Mirror Symmetry and the Moduli Space for Generic Hypersurfaces in Toric Varieties

TL;DR

This paper explores the moduli space of Calabi-Yau hypersurfaces in toric varieties using mirror symmetry, extending previous work from Fermat-type to arbitrary quasi-homogeneous singularities, and investigates transitions between different theories.

Contribution

It generalizes the analysis of moduli dependence in superstring compactifications to include arbitrary singularities and studies the structure of moduli space transitions via mirror symmetry.

Findings

Derived moduli dependence of models on complexified Kähler parameters.

Mapped non-algebraic deformations to algebraic ones, broadening moduli space analysis.
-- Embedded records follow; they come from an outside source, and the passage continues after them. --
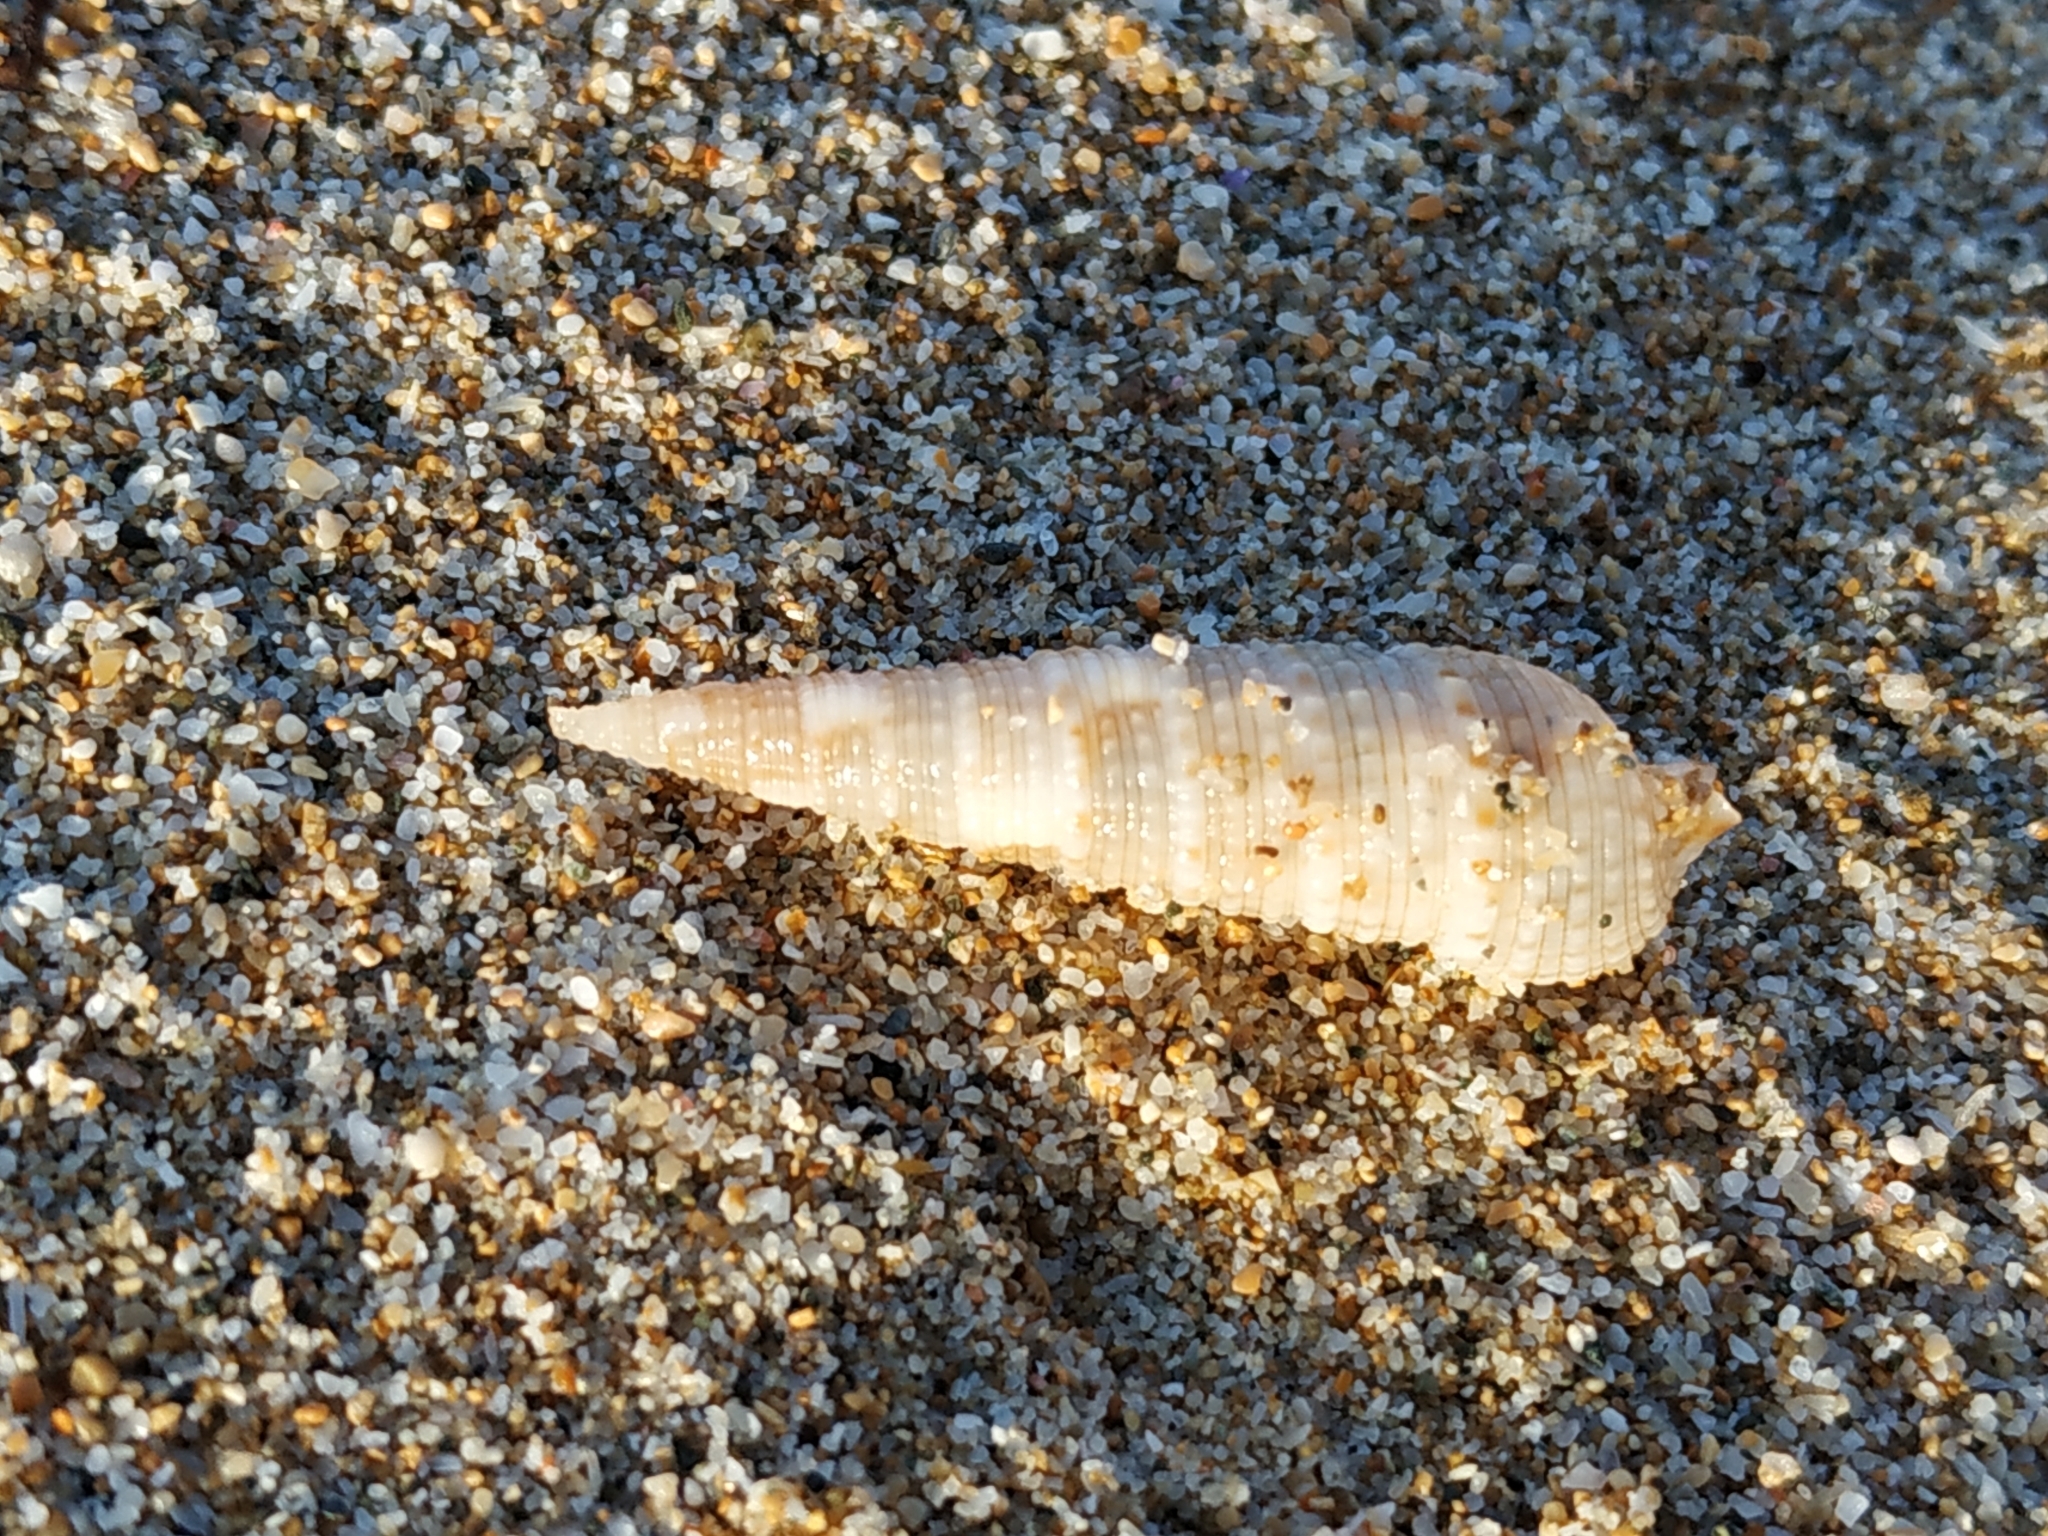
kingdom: Animalia
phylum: Mollusca
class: Gastropoda
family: Cerithiidae
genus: Rhinoclavis
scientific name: Rhinoclavis kochi
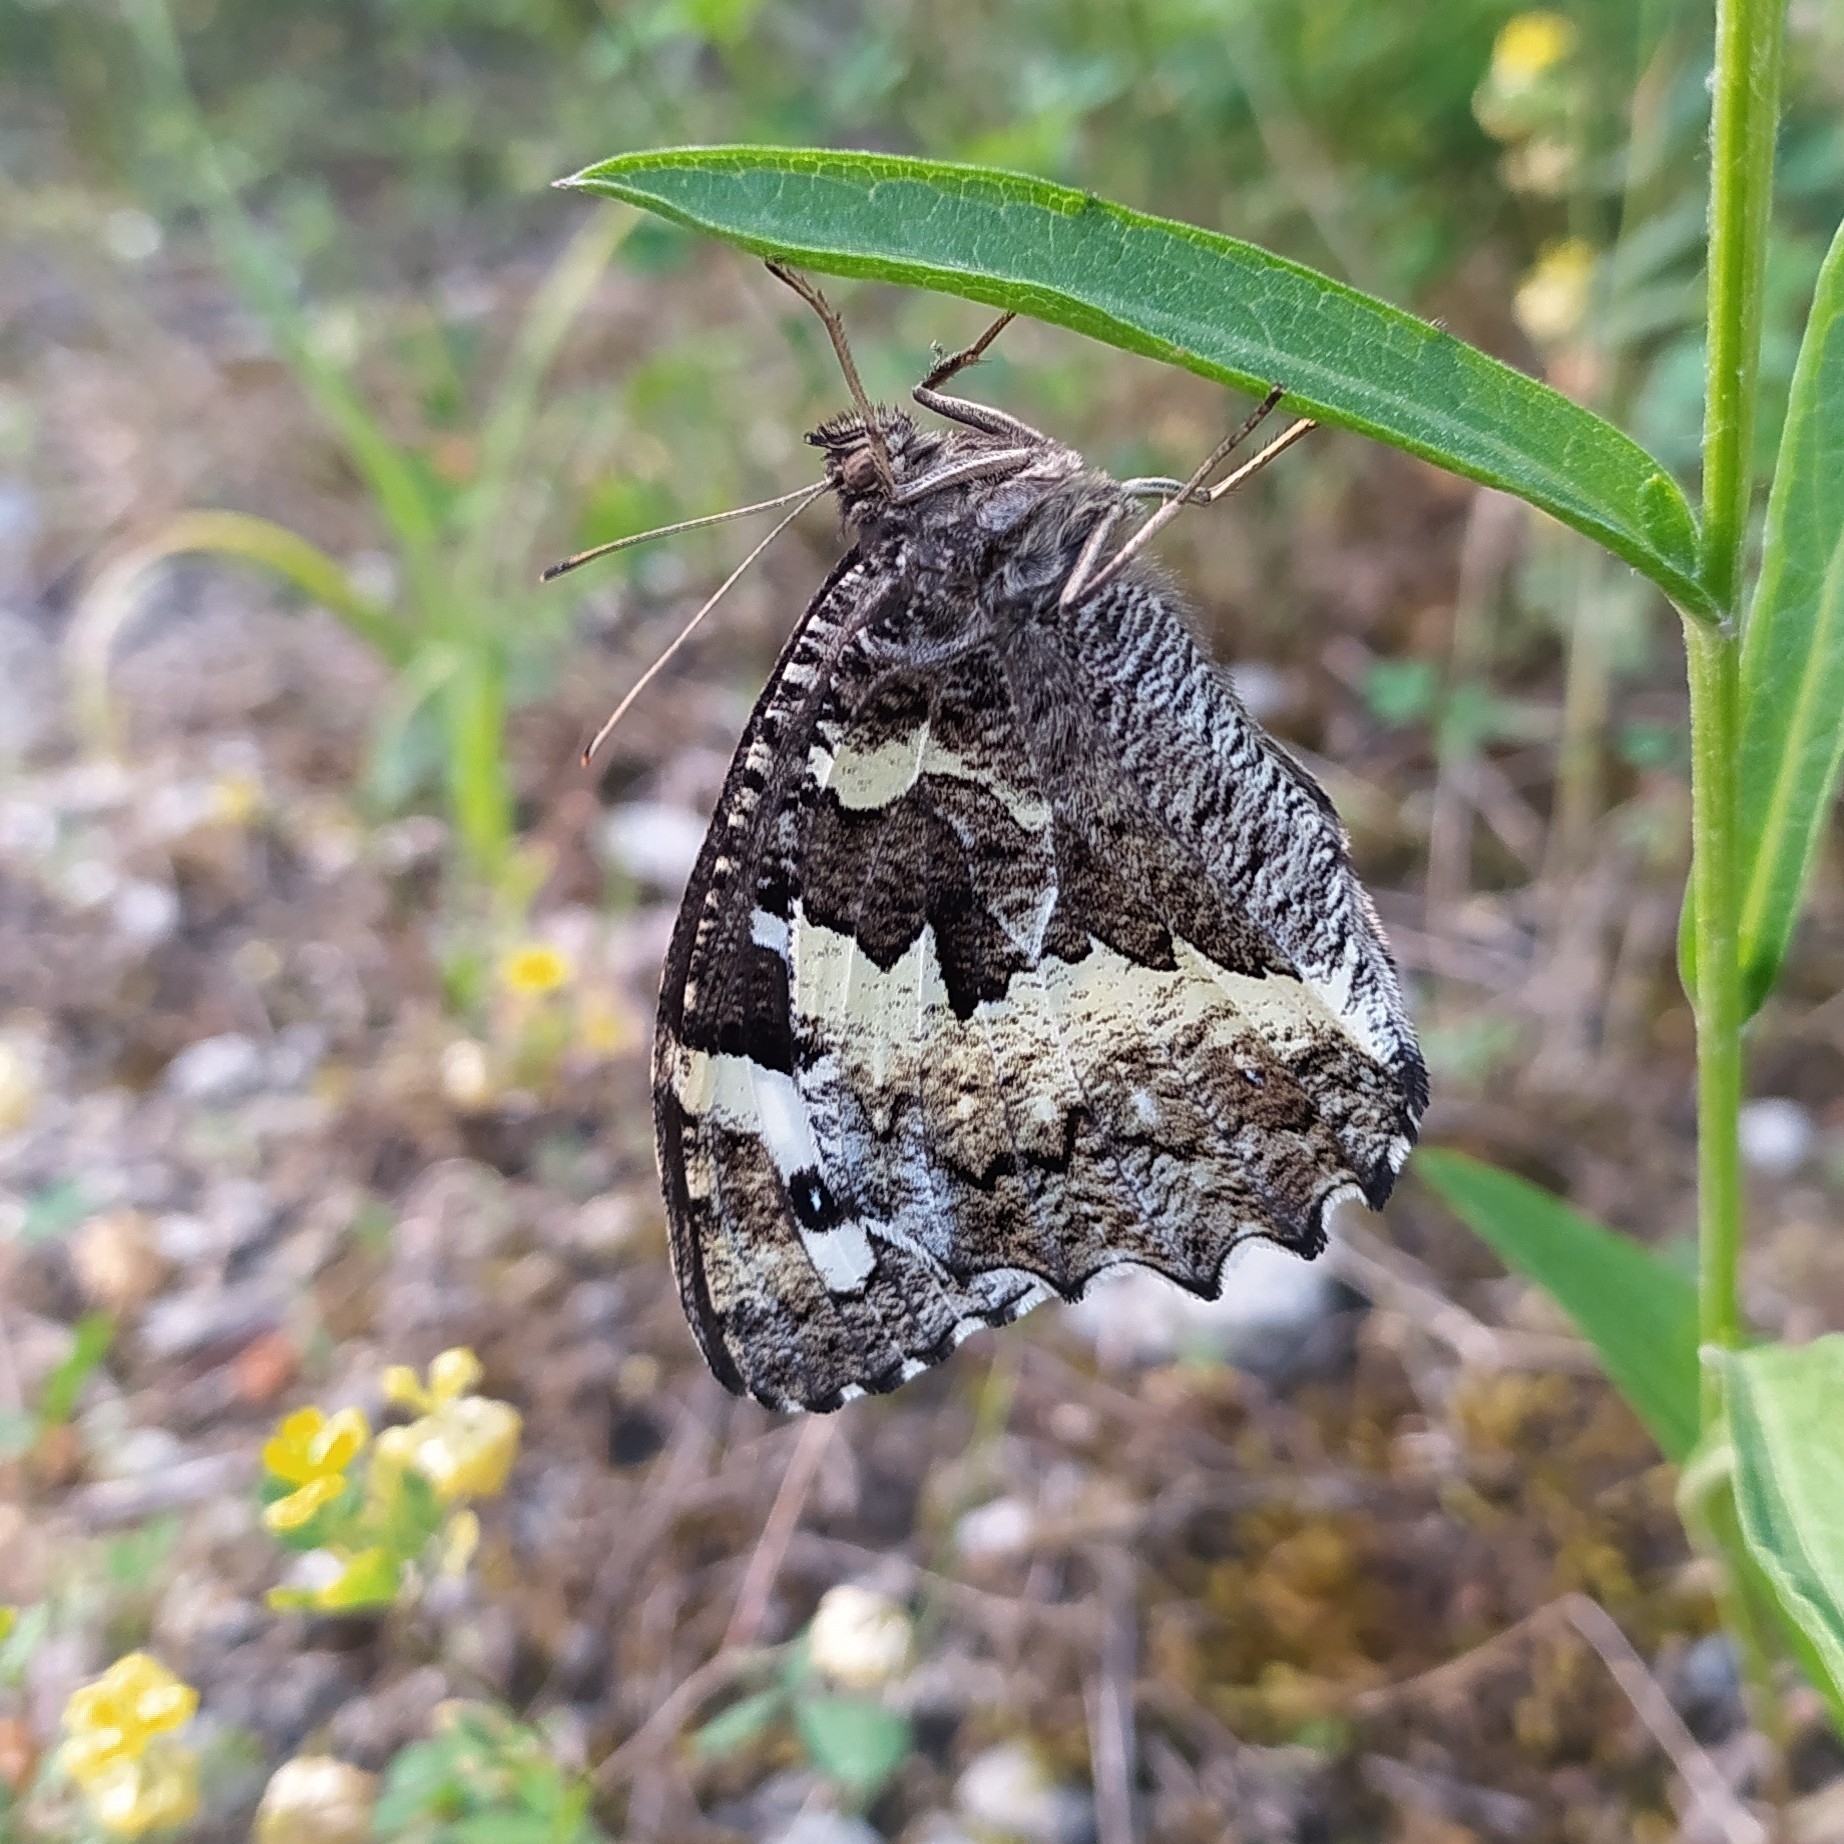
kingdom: Animalia
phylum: Arthropoda
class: Insecta
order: Lepidoptera
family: Lycaenidae
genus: Loweia
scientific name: Loweia tityrus
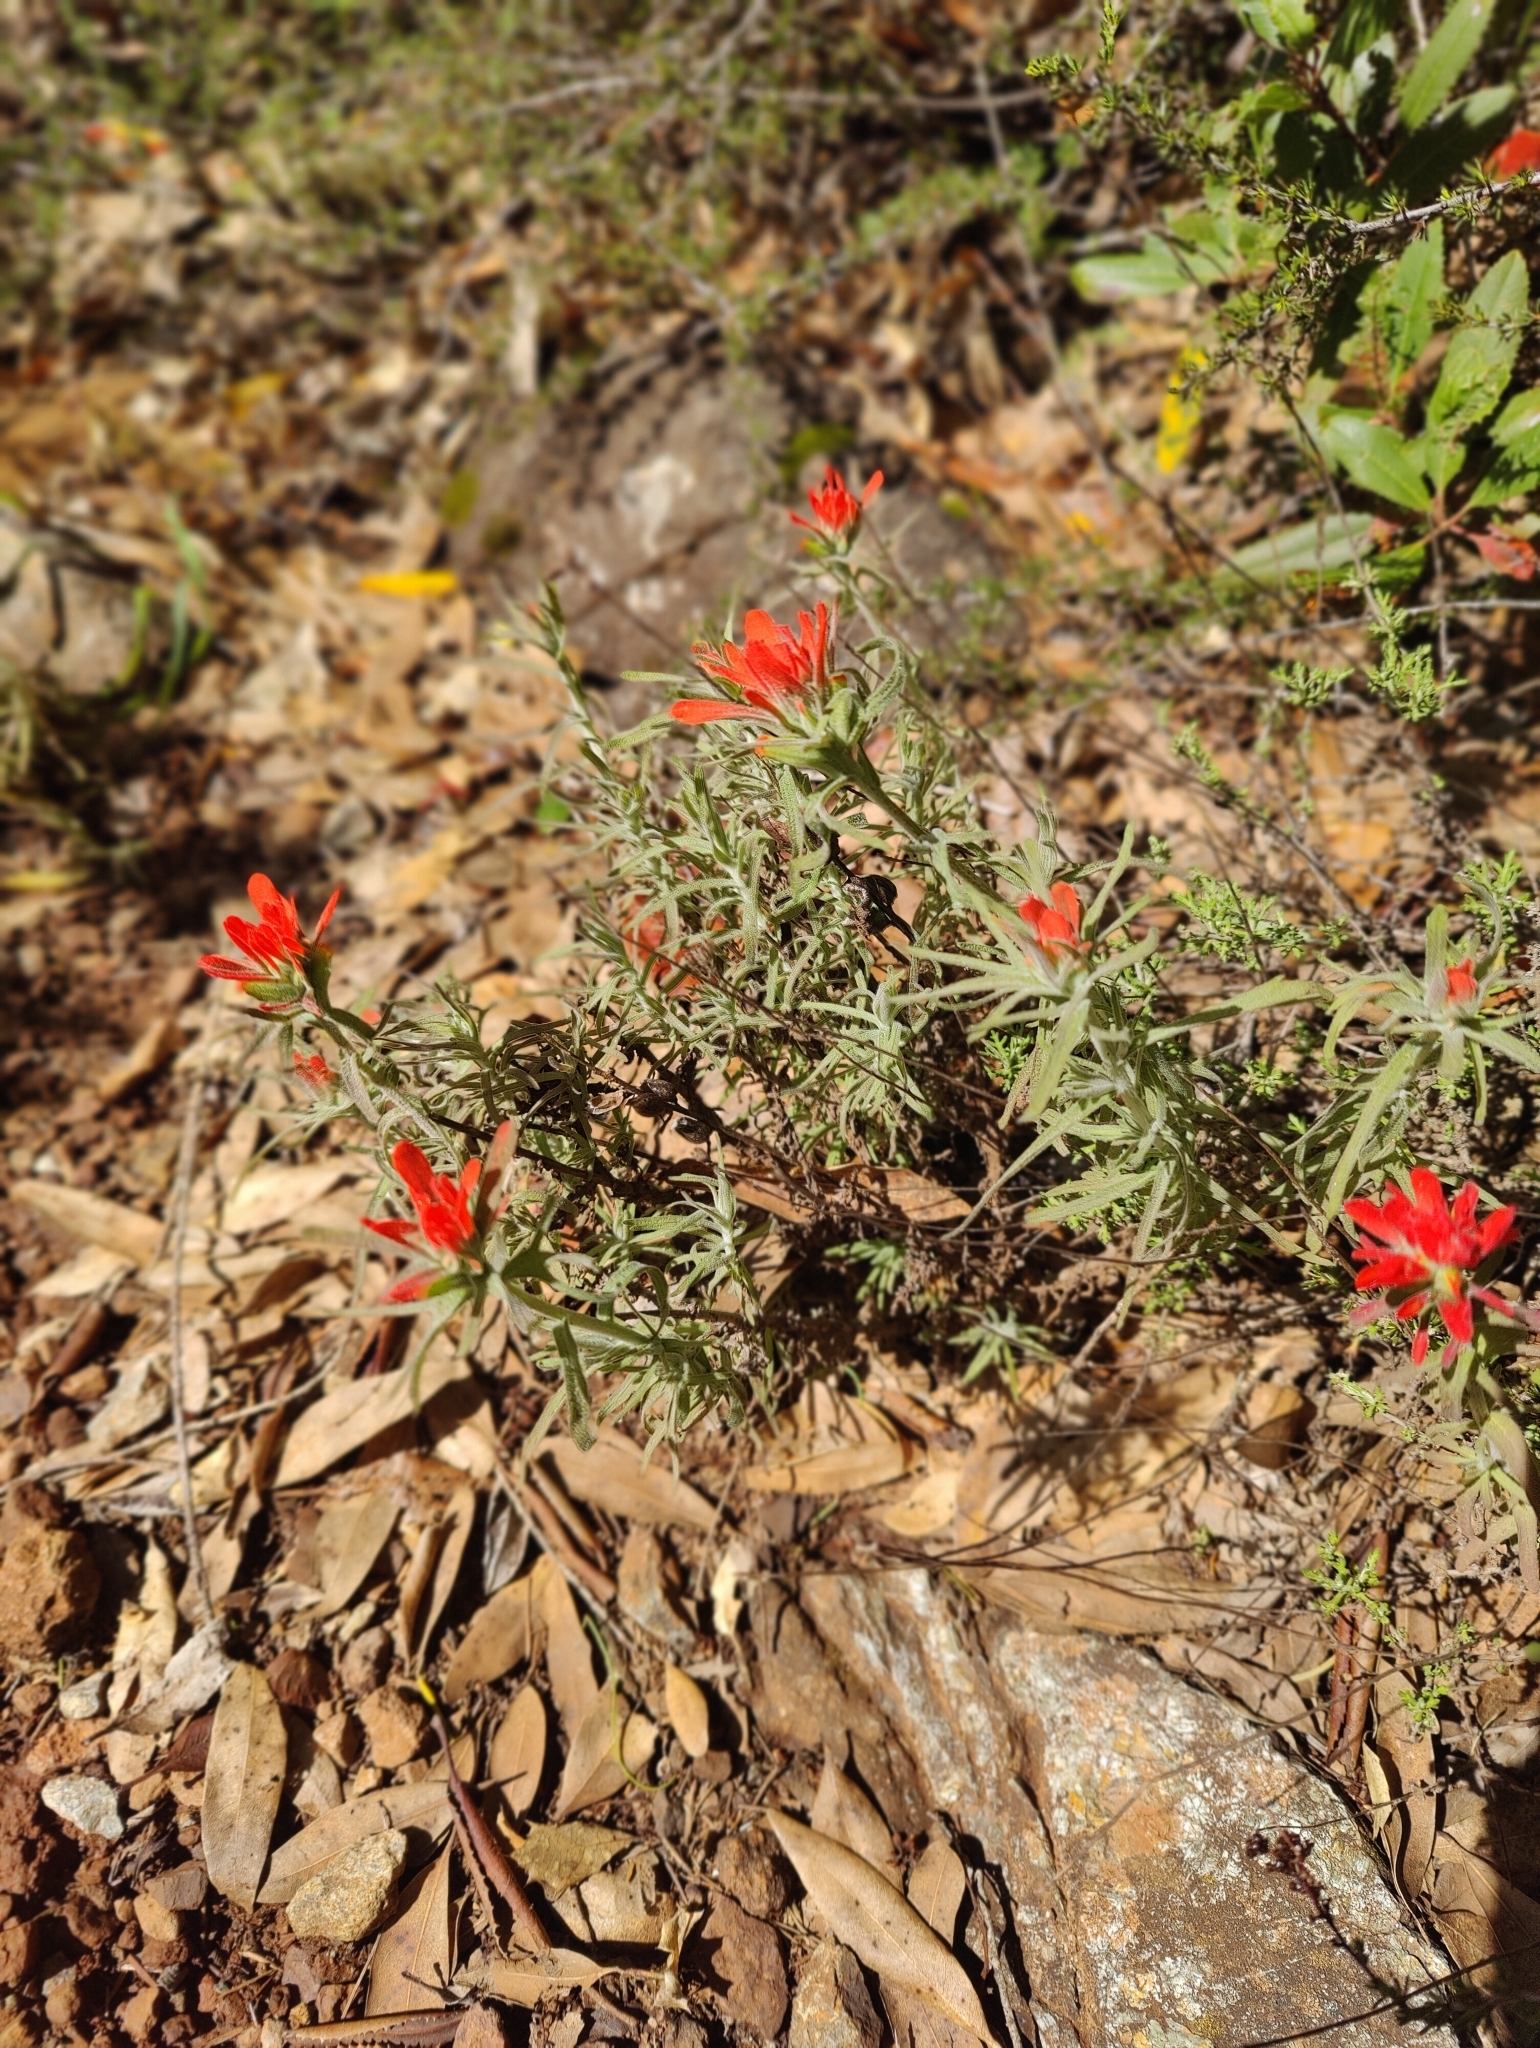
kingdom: Plantae
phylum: Tracheophyta
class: Magnoliopsida
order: Lamiales
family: Orobanchaceae
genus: Castilleja
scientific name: Castilleja foliolosa
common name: Woolly indian paintbrush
Connected moduli space transitions to black hole condensation phenomena.

Abstract

The moduli dependence of $(2,2)$ superstring compactifications based on Calabi--Yau hypersurfaces in weighted projective space has so far only been investigated for Fermat-type polynomial constraints. These correspond to Landau-Ginzburg orbifolds with $c=9$ whose potential is a sum of $A$-type singularities. Here we consider the generalization to arbitrary quasi-homogeneous singularities at $c=9$. We use mirror symmetry to derive the dependence of the models on the complexified K\"ahler moduli and check the expansions of some topological correlation functions against explicit genus zero and genus one instanton calculations. As an important application we give examples of how non-algebraic (``twisted'') deformations can be mapped to algebraic ones, hence allowing us to study the full moduli space. We also study how moduli spaces can be nested in each other, thus enabling a (singular) transition from one theory to another. Following the recent work of Greene, Morrison and Strominger we show that this corresponds to black hole condensation in type II string theories compactified on Calabi-Yau manifolds.